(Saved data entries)
··········

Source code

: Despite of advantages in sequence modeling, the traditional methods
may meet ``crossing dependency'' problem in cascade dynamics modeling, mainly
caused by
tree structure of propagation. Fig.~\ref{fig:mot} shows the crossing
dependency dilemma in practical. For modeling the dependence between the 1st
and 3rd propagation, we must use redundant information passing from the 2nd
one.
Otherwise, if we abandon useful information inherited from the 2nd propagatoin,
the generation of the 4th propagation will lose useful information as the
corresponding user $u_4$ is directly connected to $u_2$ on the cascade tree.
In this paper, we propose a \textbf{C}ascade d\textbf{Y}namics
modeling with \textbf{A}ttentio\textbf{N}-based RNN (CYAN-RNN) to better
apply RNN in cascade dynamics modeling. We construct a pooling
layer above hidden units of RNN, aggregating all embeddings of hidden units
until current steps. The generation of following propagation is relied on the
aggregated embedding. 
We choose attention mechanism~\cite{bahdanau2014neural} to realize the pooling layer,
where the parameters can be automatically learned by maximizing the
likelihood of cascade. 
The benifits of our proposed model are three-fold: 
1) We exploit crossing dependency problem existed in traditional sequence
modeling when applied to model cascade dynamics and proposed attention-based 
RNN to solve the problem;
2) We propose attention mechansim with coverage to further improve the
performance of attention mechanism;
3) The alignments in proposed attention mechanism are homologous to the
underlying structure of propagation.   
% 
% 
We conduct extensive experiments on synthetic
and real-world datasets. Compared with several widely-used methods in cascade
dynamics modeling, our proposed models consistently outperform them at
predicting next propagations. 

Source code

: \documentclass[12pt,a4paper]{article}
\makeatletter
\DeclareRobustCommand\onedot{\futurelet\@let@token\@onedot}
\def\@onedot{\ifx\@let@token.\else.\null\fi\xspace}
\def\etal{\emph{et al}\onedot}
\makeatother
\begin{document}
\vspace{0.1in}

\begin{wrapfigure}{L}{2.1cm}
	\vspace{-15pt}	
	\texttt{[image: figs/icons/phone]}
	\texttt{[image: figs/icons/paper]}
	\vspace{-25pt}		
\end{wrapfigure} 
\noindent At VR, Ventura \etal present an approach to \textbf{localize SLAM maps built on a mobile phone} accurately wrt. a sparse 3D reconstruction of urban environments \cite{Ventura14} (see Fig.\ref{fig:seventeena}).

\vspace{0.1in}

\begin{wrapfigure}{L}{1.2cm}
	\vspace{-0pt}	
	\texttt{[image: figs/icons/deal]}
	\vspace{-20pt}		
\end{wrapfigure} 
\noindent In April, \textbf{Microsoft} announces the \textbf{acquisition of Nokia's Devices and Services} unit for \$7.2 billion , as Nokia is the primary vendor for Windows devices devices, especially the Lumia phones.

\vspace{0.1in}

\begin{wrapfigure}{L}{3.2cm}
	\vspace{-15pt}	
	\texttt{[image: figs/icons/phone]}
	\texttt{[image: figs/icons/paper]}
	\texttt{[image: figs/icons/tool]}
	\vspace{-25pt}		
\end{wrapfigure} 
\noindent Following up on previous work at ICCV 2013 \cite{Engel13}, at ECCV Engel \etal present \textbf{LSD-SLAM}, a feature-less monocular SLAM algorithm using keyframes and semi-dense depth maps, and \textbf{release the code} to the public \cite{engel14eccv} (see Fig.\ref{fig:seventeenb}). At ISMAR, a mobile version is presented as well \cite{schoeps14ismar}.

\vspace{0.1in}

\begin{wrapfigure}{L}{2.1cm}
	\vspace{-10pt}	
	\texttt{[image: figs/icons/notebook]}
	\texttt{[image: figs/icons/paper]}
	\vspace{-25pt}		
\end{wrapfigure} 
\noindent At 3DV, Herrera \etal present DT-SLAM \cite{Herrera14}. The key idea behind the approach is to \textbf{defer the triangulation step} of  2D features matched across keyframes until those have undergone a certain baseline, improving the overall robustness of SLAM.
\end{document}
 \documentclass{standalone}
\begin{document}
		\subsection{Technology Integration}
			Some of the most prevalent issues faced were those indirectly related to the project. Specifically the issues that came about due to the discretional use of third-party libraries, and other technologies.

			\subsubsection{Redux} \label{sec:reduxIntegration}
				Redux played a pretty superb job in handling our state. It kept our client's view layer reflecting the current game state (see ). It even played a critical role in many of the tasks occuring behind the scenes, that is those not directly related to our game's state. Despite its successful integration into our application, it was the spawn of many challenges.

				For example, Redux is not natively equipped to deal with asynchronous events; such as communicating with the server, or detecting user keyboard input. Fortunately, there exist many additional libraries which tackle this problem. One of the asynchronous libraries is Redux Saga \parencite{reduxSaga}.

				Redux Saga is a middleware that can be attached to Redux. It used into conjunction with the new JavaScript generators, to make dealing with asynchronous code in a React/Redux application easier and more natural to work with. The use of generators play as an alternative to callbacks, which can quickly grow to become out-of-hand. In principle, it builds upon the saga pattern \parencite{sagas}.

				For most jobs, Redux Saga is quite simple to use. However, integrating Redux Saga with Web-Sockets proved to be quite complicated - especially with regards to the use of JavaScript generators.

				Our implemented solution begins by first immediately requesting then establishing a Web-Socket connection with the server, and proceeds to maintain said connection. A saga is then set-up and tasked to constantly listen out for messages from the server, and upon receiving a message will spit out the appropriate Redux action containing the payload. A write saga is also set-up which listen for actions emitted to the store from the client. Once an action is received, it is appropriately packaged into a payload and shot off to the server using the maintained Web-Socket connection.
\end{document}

··········

# [Job item]
Could you write out all the data exactly as it is given?

# [The answer]
Source code

: Despite of advantages in sequence modeling, the traditional methods
may meet ``crossing dependency'' problem in cascade dynamics modeling, mainly
caused by
tree structure of propagation. Fig.~\ref{fig:mot} shows the crossing
dependency dilemma in practical. For modeling the dependence between the 1st
and 3rd propagation, we must use redundant information passing from the 2nd
one.
Otherwise, if we abandon useful information inherited from the 2nd propagatoin,
the generation of the 4th propagation will lose useful information as the
corresponding user $u_4$ is directly connected to $u_2$ on the cascade tree.
In this paper, we propose a \textbf{C}ascade d\textbf{Y}namics
modeling with \textbf{A}ttentio\textbf{N}-based RNN (CYAN-RNN) to better
apply RNN in cascade dynamics modeling. We construct a pooling
layer above hidden units of RNN, aggregating all embeddings of hidden units
until current steps. The generation of following propagation is relied on the
aggregated embedding. 
We choose attention mechanism~\cite{bahdanau2014neural} to realize the pooling layer,
where the parameters can be automatically learned by maximizing the
likelihood of cascade. 
The benifits of our proposed model are three-fold: 
1) We exploit crossing dependency problem existed in traditional sequence
modeling when applied to model cascade dynamics and proposed attention-based 
RNN to solve the problem;
2) We propose attention mechansim with coverage to further improve the
performance of attention mechanism;
3) The alignments in proposed attention mechanism are homologous to the
underlying structure of propagation.   
% 
% 
We conduct extensive experiments on synthetic
and real-world datasets. Compared with several widely-used methods in cascade
dynamics modeling, our proposed models consistently outperform them at
predicting next propagations. 

Source code

: \documentclass[12pt,a4paper]{article}
\makeatletter
\DeclareRobustCommand\onedot{\futurelet\@let@token\@onedot}
\def\@onedot{\ifx\@let@token.\else.\null\fi\xspace}
\def\etal{\emph{et al}\onedot}
\makeatother
\begin{document}
\vspace{0.1in}

\begin{wrapfigure}{L}{2.1cm}
	\vspace{-15pt}	
	\texttt{[image: figs/icons/phone]}
	\texttt{[image: figs/icons/paper]}
	\vspace{-25pt}		
\end{wrapfigure} 
\noindent At VR, Ventura \etal present an approach to \textbf{localize SLAM maps built on a mobile phone} accurately wrt. a sparse 3D reconstruction of urban environments \cite{Ventura14} (see Fig.\ref{fig:seventeena}).

\vspace{0.1in}

\begin{wrapfigure}{L}{1.2cm}
	\vspace{-0pt}	
	\texttt{[image: figs/icons/deal]}
	\vspace{-20pt}		
\end{wrapfigure} 
\noindent In April, \textbf{Microsoft} announces the \textbf{acquisition of Nokia's Devices and Services} unit for \$7.2 billion , as Nokia is the primary vendor for Windows devices devices, especially the Lumia phones.

\vspace{0.1in}

\begin{wrapfigure}{L}{3.2cm}
	\vspace{-15pt}	
	\texttt{[image: figs/icons/phone]}
	\texttt{[image: figs/icons/paper]}
	\texttt{[image: figs/icons/tool]}
	\vspace{-25pt}		
\end{wrapfigure} 
\noindent Following up on previous work at ICCV 2013 \cite{Engel13}, at ECCV Engel \etal present \textbf{LSD-SLAM}, a feature-less monocular SLAM algorithm using keyframes and semi-dense depth maps, and \textbf{release the code} to the public \cite{engel14eccv} (see Fig.\ref{fig:seventeenb}). At ISMAR, a mobile version is presented as well \cite{schoeps14ismar}.

\vspace{0.1in}

\begin{wrapfigure}{L}{2.1cm}
	\vspace{-10pt}	
	\texttt{[image: figs/icons/notebook]}
	\texttt{[image: figs/icons/paper]}
	\vspace{-25pt}		
\end{wrapfigure} 
\noindent At 3DV, Herrera \etal present DT-SLAM \cite{Herrera14}. The key idea behind the approach is to \textbf{defer the triangulation step} of  2D features matched across keyframes until those have undergone a certain baseline, improving the overall robustness of SLAM.
\end{document}
 \documentclass{standalone}
\begin{document}
		\subsection{Technology Integration}
			Some of the most prevalent issues faced were those indirectly related to the project. Specifically the issues that came about due to the discretional use of third-party libraries, and other technologies.

			\subsubsection{Redux} \label{sec:reduxIntegration}
				Redux played a pretty superb job in handling our state. It kept our client's view layer reflecting the current game state (see ). It even played a critical role in many of the tasks occuring behind the scenes, that is those not directly related to our game's state. Despite its successful integration into our application, it was the spawn of many challenges.

				For example, Redux is not natively equipped to deal with asynchronous events; such as communicating with the server, or detecting user keyboard input. Fortunately, there exist many additional libraries which tackle this problem. One of the asynchronous libraries is Redux Saga \parencite{reduxSaga}.

				Redux Saga is a middleware that can be attached to Redux. It used into conjunction with the new JavaScript generators, to make dealing with asynchronous code in a React/Redux application easier and more natural to work with. The use of generators play as an alternative to callbacks, which can quickly grow to become out-of-hand. In principle, it builds upon the saga pattern \parencite{sagas}.

				For most jobs, Redux Saga is quite simple to use. However, integrating Redux Saga with Web-Sockets proved to be quite complicated - especially with regards to the use of JavaScript generators.

				Our implemented solution begins by first immediately requesting then establishing a Web-Socket connection with the server, and proceeds to maintain said connection. A saga is then set-up and tasked to constantly listen out for messages from the server, and upon receiving a message will spit out the appropriate Redux action containing the payload. A write saga is also set-up which listen for actions emitted to the store from the client. Once an action is received, it is appropriately packaged into a payload and shot off to the server using the maintained Web-Socket connection.
\end{document}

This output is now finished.